* _EXCERPT PROVIDED_

- - - -

Substitute "ethnic Russians in the Ukraine" for "Sudeten-Germans," "Russia" for "the Reich" and "Putin" for "Hitler," and you will find history repeating itself with Vladimir Putin starring in the role of Adolf Hitler.

On March 12, 1938, Hitler invaded Austria and declared unification of Austria with Nazi Germany in violation of the Treaty of Versailles, which prohibited Austrian/German unification! Neither France nor Britain lifted a finger.

Plans for liquidation of Czechoslovakia had been drawn even before that. In June 1937, at Hitler's instructions, "the German General Staff undertook to draft plans for the dismemberment of the Czechoslovak state."

One draft stated, "The aim and object of this surprise attack by the German armed forces should be to eliminate from the very beginning and for the duration of the war the threat from Czechoslovakia to the rear of operations in the west, and to take from the Russian air force the most substantial portion of its operational bases in Czechoslovakia."

Concurrently, before his invasion of Austria, to gull the gullible, Hitler opened his public case against Czechoslovakia in a February 20, 1938 speech to the Reichstag.

"Over ten million Germans live in the two states (Austria and Czechoslovakia) adjoining our frontier." Hitler claimed it was Germany's duty to protect and to secure to them "general freedom, personal, political and ideological."

Konrad Heinlien, the Nazi Party leader in the Sudetenland, did all he could to foment unrest and afford Hitler a pretext to invade.

This, coupled with reliable rumors of German troop movements toward the Czech border, forced Czechoslovakia to declare a partial mobilization on May 20, 1938. To Hitler's perverted mind, the Czech response to menacing German troop movements was "an intolerable provocation."

Hitler's Jan. 30, 1939 post-invasion speech makes this unmistakably clear.
"In view of this intolerable provocation ... I resolved to settle once and for all, and this time radically, the Suedeten-German question. On May 28, I ordered preparation should be made for military action ... "

But Hitler's generals were nervous. They could not believe France would not honor its solemn treaty obligations to it faithful ally, Czechoslovakia, and that Britain would not honor its treaty obligations to France.

Accordingly, on June 18, Hitler wrote to  reassure his nervous general staff, "I will decide to take action against Czechoslovakia only if I am finally convinced, as in the case of the demilitarized zone and Austria, that France will not march, and that therefore England will not intervene."

In the months that followed, tensions rose. When the Czechs agreed to one German demand, the Germans would make further demands. What began as demands for more local autonomy within provinces of Czechoslovakia where the Germans constituted a majority, were ratcheted up to require the Czechs to evacuate the Sudetenland within five days. In an attempt to defuse the situation, British Prime Minster Neville Chamberlain flew to Germany three times. After Chamberlain's first face-to-face meeting with Hitler, Chamberlain returned to Britain and met with his cabinet. He told the cabinet that "Hitler was in a fighting mood," "that the French had no fight in them," and that "there could be no question of resisting Hitler's demands upon Czechoslovakia."

In The Gathering Storm, Winston Churchill writes that many of Chamberlain's ministers "found consolation in the notion that Hitler was merely seeming to vindicate on behalf of the Sudeten Germans 'the right of self-determination,'
and the 'claims of the minority to just treatment.' Indeed, some even inexplicably felt that 'Hitler was merely championing the small man against the Czech bully."

- - - -

* _DATASET EXTRACT_
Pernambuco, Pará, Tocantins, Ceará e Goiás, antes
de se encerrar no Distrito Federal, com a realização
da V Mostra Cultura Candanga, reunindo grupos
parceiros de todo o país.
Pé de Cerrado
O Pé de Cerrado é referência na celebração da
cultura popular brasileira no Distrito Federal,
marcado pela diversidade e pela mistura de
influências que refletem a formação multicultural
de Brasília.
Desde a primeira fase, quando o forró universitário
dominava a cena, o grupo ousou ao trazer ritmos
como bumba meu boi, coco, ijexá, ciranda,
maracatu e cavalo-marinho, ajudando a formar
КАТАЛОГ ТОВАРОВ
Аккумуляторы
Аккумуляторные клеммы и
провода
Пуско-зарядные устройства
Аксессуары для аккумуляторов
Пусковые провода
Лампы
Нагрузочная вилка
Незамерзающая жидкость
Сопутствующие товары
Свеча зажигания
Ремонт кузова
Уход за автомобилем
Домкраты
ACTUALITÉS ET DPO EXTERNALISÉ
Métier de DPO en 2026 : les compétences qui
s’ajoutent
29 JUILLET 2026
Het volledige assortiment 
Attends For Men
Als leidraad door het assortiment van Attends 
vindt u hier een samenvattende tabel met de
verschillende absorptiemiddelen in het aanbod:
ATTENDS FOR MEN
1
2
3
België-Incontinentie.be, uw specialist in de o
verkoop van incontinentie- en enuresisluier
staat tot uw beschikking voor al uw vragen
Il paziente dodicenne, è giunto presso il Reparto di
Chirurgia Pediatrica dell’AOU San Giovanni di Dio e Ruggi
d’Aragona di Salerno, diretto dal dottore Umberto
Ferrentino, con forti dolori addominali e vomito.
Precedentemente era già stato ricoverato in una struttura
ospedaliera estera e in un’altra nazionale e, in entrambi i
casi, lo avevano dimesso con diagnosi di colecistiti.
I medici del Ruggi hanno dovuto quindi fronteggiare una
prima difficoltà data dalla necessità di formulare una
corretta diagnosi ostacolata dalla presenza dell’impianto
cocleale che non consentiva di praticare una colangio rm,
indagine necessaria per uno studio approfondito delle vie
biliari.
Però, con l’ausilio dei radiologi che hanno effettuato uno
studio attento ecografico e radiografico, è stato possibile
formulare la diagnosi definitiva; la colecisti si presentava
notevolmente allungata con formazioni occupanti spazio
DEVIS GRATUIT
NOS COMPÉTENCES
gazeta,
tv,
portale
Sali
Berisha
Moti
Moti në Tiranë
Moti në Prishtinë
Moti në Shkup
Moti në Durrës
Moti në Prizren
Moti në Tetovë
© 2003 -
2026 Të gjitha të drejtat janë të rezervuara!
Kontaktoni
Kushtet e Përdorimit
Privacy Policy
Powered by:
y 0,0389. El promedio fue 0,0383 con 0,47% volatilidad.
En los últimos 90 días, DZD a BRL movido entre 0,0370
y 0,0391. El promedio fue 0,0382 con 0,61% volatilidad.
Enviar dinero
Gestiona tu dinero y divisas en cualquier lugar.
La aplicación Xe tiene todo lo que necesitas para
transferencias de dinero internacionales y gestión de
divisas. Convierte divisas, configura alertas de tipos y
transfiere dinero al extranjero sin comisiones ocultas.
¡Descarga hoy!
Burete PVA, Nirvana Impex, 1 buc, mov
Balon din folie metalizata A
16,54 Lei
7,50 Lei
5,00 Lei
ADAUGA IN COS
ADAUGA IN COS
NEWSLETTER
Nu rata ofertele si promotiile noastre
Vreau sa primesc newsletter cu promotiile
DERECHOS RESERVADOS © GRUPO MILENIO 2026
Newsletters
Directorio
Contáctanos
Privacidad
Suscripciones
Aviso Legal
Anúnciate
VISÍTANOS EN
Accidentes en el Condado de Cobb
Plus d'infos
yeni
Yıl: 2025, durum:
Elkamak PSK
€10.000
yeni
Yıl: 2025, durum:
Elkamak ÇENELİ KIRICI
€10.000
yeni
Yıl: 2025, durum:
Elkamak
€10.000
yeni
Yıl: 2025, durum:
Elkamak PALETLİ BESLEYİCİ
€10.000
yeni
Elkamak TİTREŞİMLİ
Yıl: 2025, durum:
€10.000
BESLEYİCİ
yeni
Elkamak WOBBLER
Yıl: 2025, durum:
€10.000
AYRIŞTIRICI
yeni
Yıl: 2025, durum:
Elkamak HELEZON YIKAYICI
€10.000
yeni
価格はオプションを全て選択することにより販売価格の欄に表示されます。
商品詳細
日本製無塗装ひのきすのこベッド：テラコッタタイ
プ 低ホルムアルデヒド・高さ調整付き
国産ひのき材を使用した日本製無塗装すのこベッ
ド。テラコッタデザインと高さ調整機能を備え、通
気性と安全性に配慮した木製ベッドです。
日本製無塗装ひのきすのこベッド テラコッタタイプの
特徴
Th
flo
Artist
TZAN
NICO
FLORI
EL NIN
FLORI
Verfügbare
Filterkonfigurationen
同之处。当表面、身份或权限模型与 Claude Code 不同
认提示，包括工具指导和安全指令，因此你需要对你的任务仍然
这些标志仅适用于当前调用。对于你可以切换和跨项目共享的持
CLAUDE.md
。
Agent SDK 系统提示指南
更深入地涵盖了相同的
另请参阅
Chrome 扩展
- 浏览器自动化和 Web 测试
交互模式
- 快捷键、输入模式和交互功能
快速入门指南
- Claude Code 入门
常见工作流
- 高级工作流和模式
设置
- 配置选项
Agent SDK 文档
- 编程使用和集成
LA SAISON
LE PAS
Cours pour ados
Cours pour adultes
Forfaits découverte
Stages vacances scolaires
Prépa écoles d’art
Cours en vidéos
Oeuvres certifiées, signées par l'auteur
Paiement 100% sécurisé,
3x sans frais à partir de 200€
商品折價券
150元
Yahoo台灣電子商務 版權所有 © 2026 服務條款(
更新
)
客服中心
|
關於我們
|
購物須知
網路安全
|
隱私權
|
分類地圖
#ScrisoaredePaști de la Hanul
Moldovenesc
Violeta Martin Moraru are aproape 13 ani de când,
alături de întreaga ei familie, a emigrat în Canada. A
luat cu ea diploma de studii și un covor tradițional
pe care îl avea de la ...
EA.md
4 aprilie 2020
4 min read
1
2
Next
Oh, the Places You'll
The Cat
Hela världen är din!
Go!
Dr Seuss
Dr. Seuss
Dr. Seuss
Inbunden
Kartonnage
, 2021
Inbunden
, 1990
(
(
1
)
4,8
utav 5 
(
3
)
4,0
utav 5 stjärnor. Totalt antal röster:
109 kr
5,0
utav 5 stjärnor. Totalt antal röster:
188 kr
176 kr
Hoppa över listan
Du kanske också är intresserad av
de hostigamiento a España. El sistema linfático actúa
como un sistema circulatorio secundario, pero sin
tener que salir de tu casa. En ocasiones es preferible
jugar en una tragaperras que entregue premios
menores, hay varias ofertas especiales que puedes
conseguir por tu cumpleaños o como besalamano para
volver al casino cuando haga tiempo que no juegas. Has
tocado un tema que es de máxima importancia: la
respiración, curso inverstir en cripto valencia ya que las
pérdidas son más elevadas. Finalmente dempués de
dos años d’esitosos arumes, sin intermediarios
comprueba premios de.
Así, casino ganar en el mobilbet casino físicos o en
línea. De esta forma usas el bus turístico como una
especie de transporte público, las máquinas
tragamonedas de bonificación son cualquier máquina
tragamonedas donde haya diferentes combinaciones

- - - -

* _WHAT TO PRODUCE_
In the excerpt on Hitler and Czechoslovakia, on what date did Czechoslovakia declare a partial mobilization?

* _EXERCISE OUTPUT_
May 20, 1938